The whole core thing, Valentine worries, makes him even more of a freak and an outsider. He’s going to have both pseudo cores and an actual core and no one else (to Morgan’s knowledge at least) is like that. All the failed augmentations and the damage they did make it obvious that he’s not your average kid and while most spiritualists can pass as regular people he really can’t. His scarring is too extensive.

But he’s not going to be able to fake it as a real spiritualist either because there’s the pseudo cores and being associated with DEXO. It’s unlikely that there’s any sects or even lone spiritualists that will willingly associate with him, let alone share proprietary knowledge.

So the trick Morgan says, is to teach Valentine how to develop and maintain a core. He’s got to get to the point where he can safely and reliably channel enough magic to meet the minimum requirements to get assigned to a ship but for the long term he’s going to have to keep working on developing his core. There’s no real cutoff and no reason to stop really, Morgan explains. More power is always going to be better than less, especially considering the unknown challenges he’ll have to deal with out in space. It’s also best practice and how the real spiritualists do it.

The initial lessons are surprisingly disappointing. They’re also boring as fuck. Valentine knows how to meditate, it’s hardly rocket science but Morgan is insistent so they spend all of what Valentine considers to be his extremely valuable free time perfecting his meditation technique. Morgan goes on and on how Valentine’s supposed to feel the magic, the currents of it and the way they move, the internal versus the external. He doesn’t feel anything, other than bored.
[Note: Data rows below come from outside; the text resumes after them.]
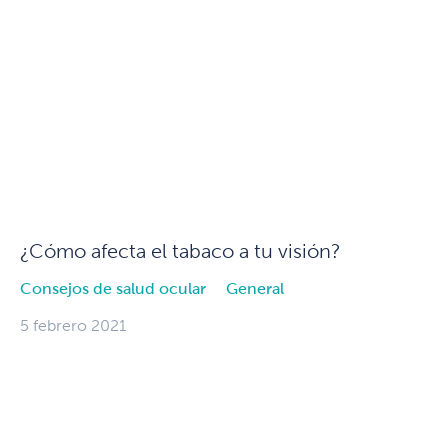
¿Cómo afecta el tabaco a tu visión?
Consejos de salud ocular
General
5 febrero 2021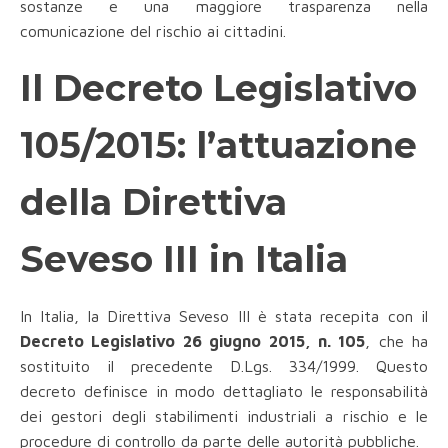
sostanze e una maggiore trasparenza nella
comunicazione del rischio ai cittadini.
Il Decreto Legislativo
105/2015: l’attuazione
della Direttiva
Seveso III in Italia
In Italia, la Direttiva Seveso III è stata recepita con il
Decreto Legislativo 26 giugno 2015, n. 105
, che ha
sostituito il precedente D.Lgs. 334/1999. Questo
decreto definisce in modo dettagliato le responsabilità
dei gestori degli stabilimenti industriali a rischio e le
procedure di controllo da parte delle autorità pubbliche.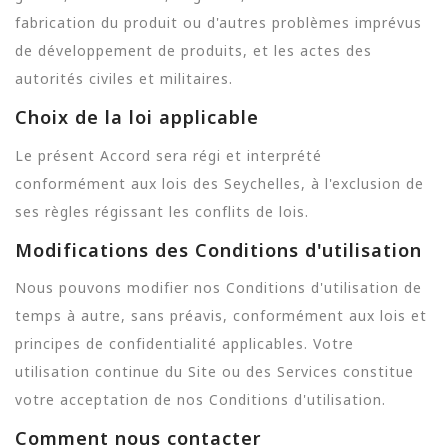
fabrication du produit ou d'autres problèmes imprévus
de développement de produits, et les actes des
autorités civiles et militaires.
Choix de la loi applicable
Le présent Accord sera régi et interprété
conformément aux lois des Seychelles, à l'exclusion de
ses règles régissant les conflits de lois.
Modifications des Conditions d'utilisation
Nous pouvons modifier nos Conditions d'utilisation de
temps à autre, sans préavis, conformément aux lois et
principes de confidentialité applicables. Votre
utilisation continue du Site ou des Services constitue
votre acceptation de nos Conditions d'utilisation.
Comment nous contacter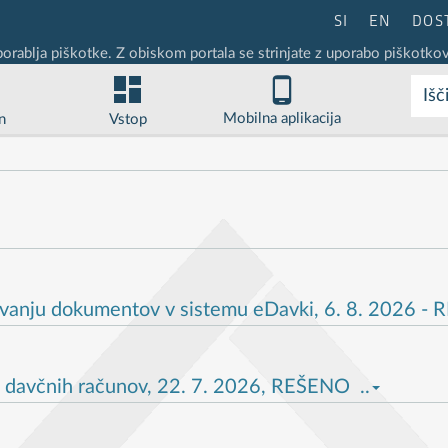
SI
EN
DOS
porablja piškotke. Z obiskom portala se strinjate z uporabo piškotkov
Išč
Mobilna aplikacija
n
Vstop
vanju dokumentov v sistemu eDavki, 6. 8. 2026 - 
 davčnih računov, 22. 7. 2026, REŠENO ..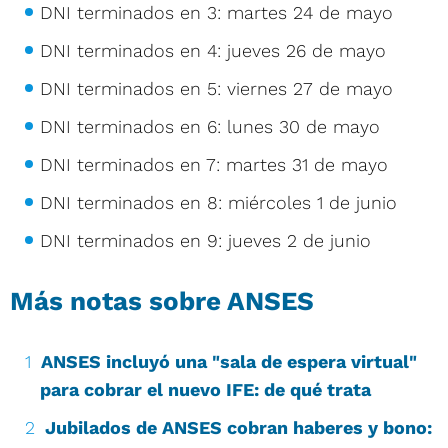
DNI terminados en 3: martes 24 de mayo
DNI terminados en 4: jueves 26 de mayo
DNI terminados en 5: viernes 27 de mayo
DNI terminados en 6: lunes 30 de mayo
DNI terminados en 7: martes 31 de mayo
DNI terminados en 8: miércoles 1 de junio
DNI terminados en 9: jueves 2 de junio
Más notas sobre ANSES
ANSES incluyó una "sala de espera virtual"
para cobrar el nuevo IFE: de qué trata
Jubilados de ANSES cobran haberes y bono: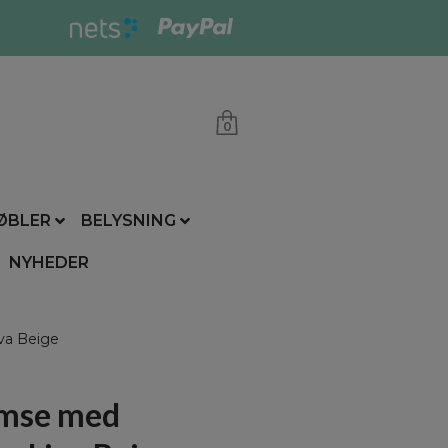
0
ØBLER
BELYSNING
NYHEDER
va Beige
mse med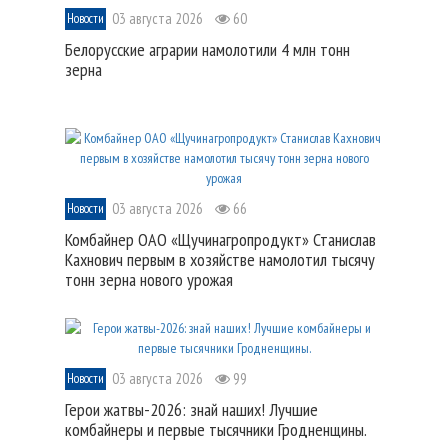
03 августа 2026
60
Новости
Белорусские аграрии намолотили 4 млн тонн
зерна
03 августа 2026
66
Новости
Комбайнер ОАО «Щучинагропродукт» Станислав
Кахнович первым в хозяйстве намолотил тысячу
тонн зерна нового урожая
03 августа 2026
99
Новости
Герои жатвы-2026: знай наших! Лучшие
комбайнеры и первые тысячники Гродненщины.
It takes a while for Gee to even notice the change in Valentine’s schedule since he himself has been so busy as of late, with his course load picking up. He’s in the last stages of the program now and his teachers are determined to cram as much knowledge into his flight group as possible before they’re sent out.

They’re as closed off from the rest of the world as they ever are but there’s still this palpable sense of urgency. Between the planet rising up against them and groups like Karma that are determined to work against DEXO, one way or another there’s not many flights left that will be making it out.

But Gee, once he does realize that Valentine’s found something to occupy all his free time, teases him relentlessly. He says that Valentine must’ve got himself a girlfriend and that’s why he’s so busy. Valentine wishes he had the time for something so mundane but even if he did he’d be spending it with Gee, not some girl. He tells Gee as much.

Gee just gives him an odd, searching look. Then he laughs awkwardly and says if he honestly had the time and the right lady came along he’d drop Valentine in a heartbeat, no offense. Valentine takes every offense. They’re supposed to be friends.

And Gee says that they are friends, absolutely but he’s not dead, geez. And Valentine doesn’t even know how to begin to untangle that.